##### Extracted information #####
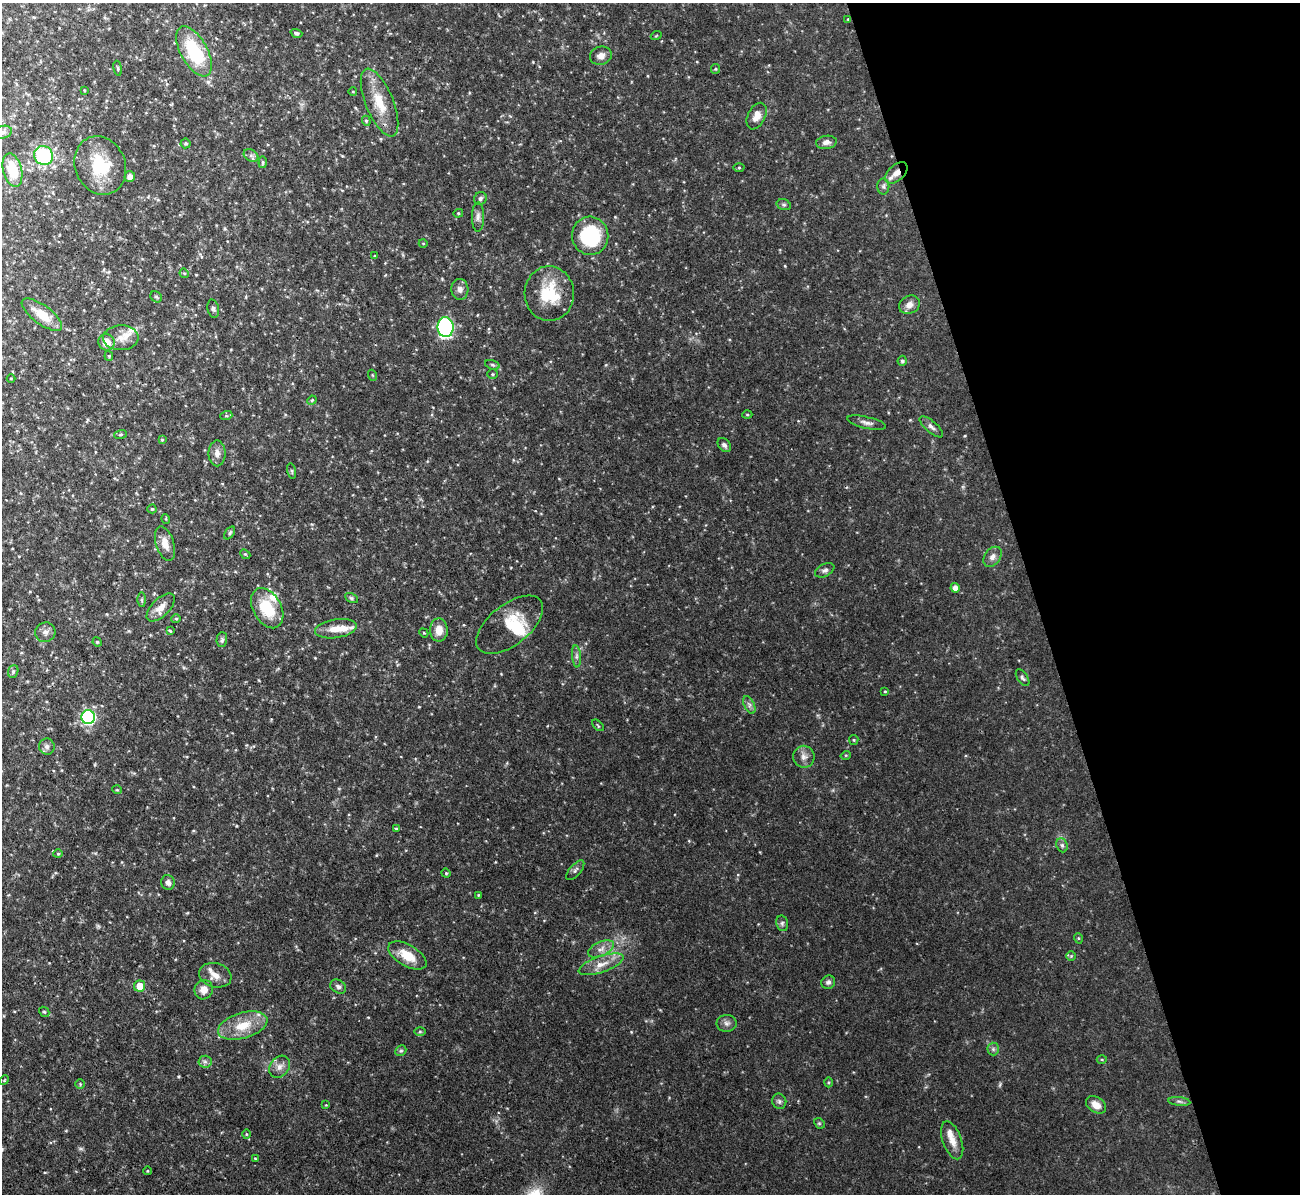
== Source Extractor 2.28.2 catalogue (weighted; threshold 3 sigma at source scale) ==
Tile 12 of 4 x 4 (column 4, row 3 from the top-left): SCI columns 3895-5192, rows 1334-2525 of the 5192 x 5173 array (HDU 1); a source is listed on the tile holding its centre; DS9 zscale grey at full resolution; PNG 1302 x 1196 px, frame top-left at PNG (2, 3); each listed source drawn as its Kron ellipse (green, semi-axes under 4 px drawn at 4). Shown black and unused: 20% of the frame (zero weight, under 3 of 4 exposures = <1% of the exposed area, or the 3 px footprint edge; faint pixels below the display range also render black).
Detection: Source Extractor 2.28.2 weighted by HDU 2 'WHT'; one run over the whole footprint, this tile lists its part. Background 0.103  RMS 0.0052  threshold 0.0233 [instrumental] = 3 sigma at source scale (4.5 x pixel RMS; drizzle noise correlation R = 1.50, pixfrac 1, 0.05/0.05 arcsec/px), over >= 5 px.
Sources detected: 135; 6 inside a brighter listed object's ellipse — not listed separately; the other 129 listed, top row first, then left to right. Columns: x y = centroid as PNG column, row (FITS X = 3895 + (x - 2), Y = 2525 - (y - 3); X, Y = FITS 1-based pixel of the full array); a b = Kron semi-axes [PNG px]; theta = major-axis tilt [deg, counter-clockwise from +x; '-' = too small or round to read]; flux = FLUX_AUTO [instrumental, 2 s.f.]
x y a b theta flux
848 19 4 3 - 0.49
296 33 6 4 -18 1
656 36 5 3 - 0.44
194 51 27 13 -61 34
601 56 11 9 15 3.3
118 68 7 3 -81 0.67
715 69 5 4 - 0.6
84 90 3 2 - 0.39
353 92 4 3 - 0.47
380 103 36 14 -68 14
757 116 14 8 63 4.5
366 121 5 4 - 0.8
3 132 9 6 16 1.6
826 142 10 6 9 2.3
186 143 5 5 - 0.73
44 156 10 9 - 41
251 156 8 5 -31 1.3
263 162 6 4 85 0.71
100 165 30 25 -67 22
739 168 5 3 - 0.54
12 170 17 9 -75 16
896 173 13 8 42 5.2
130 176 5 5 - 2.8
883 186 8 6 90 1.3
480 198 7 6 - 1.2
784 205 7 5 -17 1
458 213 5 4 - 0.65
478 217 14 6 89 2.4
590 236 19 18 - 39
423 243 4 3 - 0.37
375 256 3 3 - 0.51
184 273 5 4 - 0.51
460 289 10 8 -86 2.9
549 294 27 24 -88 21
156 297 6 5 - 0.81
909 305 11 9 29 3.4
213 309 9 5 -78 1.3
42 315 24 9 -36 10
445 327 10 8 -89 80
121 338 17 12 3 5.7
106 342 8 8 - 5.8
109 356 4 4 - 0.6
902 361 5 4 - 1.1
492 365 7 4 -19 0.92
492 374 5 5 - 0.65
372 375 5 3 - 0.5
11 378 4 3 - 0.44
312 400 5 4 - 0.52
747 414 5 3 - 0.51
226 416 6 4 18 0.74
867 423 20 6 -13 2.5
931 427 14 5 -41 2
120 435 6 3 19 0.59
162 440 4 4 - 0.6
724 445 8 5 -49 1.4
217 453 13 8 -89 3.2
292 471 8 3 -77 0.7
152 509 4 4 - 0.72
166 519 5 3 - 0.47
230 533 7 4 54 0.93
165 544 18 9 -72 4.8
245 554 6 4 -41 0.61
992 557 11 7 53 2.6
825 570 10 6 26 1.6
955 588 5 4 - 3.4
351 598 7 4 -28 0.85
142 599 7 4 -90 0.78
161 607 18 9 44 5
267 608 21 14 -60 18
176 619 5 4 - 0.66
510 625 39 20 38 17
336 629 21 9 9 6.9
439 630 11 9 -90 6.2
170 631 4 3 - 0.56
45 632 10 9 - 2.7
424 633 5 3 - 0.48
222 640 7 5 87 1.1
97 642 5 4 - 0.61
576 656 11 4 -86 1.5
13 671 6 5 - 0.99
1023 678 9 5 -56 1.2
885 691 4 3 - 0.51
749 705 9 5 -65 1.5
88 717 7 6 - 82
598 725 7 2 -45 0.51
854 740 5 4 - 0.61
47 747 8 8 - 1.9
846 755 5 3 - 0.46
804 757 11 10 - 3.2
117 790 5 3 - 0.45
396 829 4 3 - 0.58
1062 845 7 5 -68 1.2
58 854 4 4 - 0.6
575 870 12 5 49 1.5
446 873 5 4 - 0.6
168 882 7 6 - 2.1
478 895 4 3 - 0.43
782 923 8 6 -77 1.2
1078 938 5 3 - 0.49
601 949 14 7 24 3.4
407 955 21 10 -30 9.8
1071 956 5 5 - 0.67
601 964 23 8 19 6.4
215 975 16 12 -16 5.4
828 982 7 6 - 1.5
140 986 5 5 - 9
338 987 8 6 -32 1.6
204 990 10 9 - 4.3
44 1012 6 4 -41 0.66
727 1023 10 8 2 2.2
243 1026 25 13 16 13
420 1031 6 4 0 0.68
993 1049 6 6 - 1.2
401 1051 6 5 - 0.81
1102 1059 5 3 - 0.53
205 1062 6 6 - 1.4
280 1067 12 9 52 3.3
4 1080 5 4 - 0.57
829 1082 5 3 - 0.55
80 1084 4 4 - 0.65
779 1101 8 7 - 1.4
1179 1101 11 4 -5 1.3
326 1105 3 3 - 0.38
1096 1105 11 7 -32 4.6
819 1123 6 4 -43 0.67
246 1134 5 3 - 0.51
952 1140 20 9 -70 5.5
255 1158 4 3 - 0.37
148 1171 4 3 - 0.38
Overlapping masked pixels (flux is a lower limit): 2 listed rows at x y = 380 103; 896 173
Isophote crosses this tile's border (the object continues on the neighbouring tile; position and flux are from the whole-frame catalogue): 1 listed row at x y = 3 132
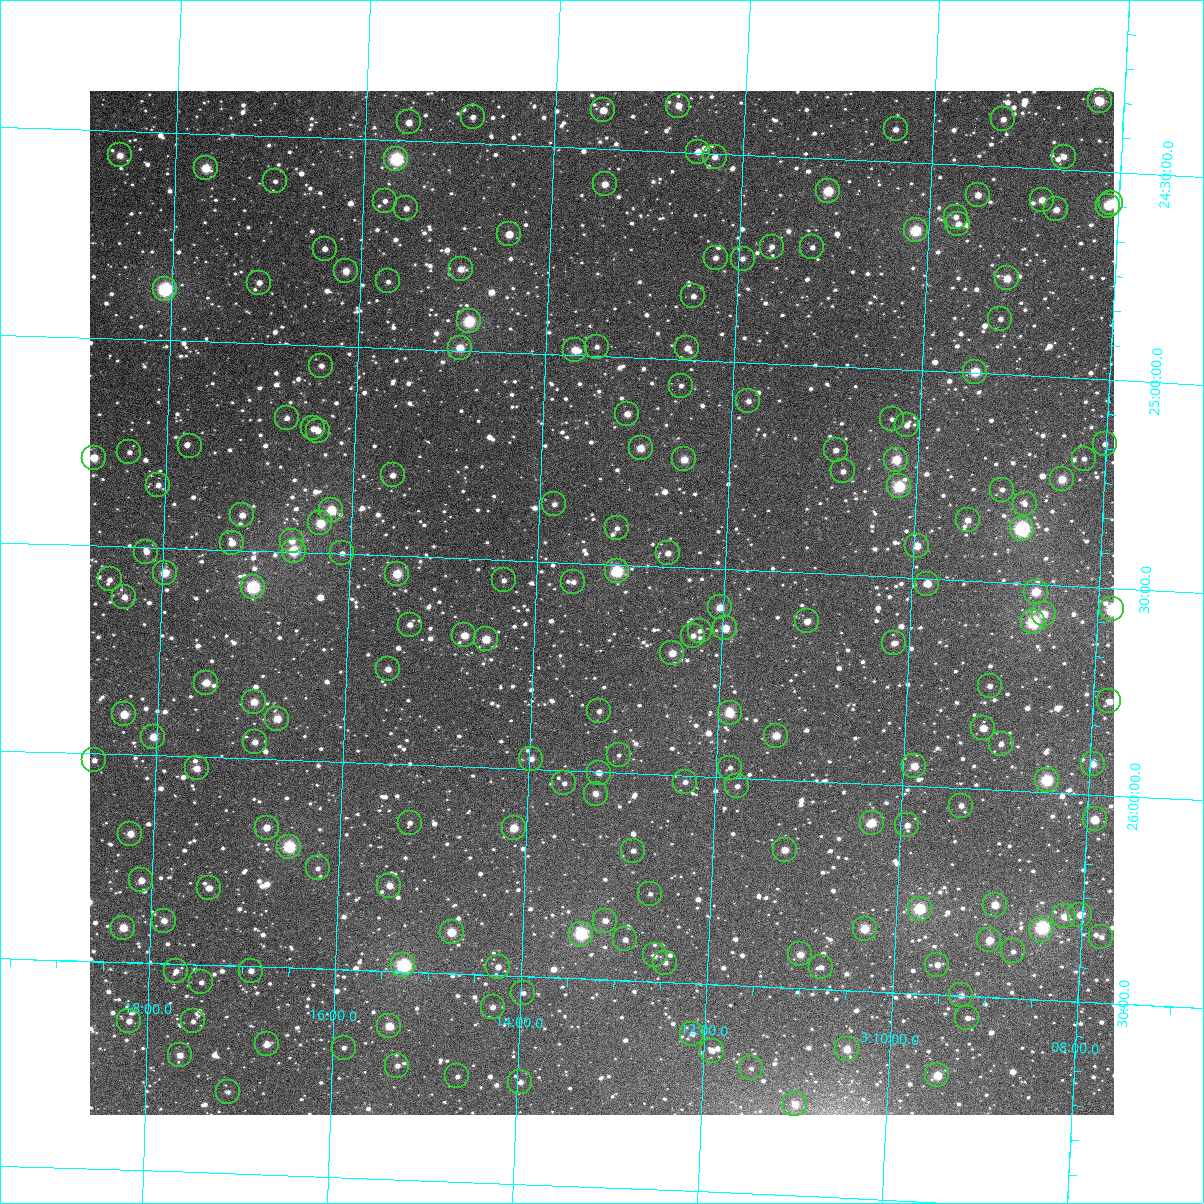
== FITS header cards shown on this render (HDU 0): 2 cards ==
#####
##### Extracted information #####
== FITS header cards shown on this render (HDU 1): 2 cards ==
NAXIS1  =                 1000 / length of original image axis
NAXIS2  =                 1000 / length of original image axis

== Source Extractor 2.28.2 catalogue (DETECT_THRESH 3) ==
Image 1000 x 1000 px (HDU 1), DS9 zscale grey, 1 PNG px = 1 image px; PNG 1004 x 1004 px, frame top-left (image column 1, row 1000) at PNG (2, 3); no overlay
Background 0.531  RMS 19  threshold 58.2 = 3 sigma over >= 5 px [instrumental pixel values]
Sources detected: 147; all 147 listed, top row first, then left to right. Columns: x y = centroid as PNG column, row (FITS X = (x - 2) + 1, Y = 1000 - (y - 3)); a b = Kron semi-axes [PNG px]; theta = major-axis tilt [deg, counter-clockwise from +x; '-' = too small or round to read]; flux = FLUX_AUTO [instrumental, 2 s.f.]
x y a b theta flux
#####
_Instructions to follow_
Please express everything from the line containing "2.28.2 catalogue (weighted;" down to the line containing "Sources detected: 135;" as a JSON list of strings, one string per line, with blank lines left out.

_Result of the exercise_
[
  "== Source Extractor 2.28.2 catalogue (weighted; threshold 3 sigma at source scale) ==",
  "Tile 12 of 4 x 4 (column 4, row 3 from the top-left): SCI columns 3895-5192, rows 1334-2525 of the 5192 x 5173 array (HDU 1); a source is listed on the tile holding its centre; DS9 zscale grey at full resolution; PNG 1302 x 1196 px, frame top-left at PNG (2, 3); each listed source drawn as its Kron ellipse (green, semi-axes under 4 px drawn at 4). Shown black and unused: 20% of the frame (zero weight, under 3 of 4 exposures = <1% of the exposed area, or the 3 px footprint edge; faint pixels below the display range also render black).",
  "Detection: Source Extractor 2.28.2 weighted by HDU 2 'WHT'; one run over the whole footprint, this tile lists its part. Background 0.103  RMS 0.0052  threshold 0.0233 [instrumental] = 3 sigma at source scale (4.5 x pixel RMS; drizzle noise correlation R = 1.50, pixfrac 1, 0.05/0.05 arcsec/px), over >= 5 px.",
  "Sources detected: 135; 6 inside a brighter listed object's ellipse — not listed separately; the other 129 listed, top row first, then left to right. Columns: x y = centroid as PNG column, row (FITS X = 3895 + (x - 2), Y = 2525 - (y - 3); X, Y = FITS 1-based pixel of the full array); a b = Kron semi-axes [PNG px]; theta = major-axis tilt [deg, counter-clockwise from +x; '-' = too small or round to read]; flux = FLUX_AUTO [instrumental, 2 s.f.]"
]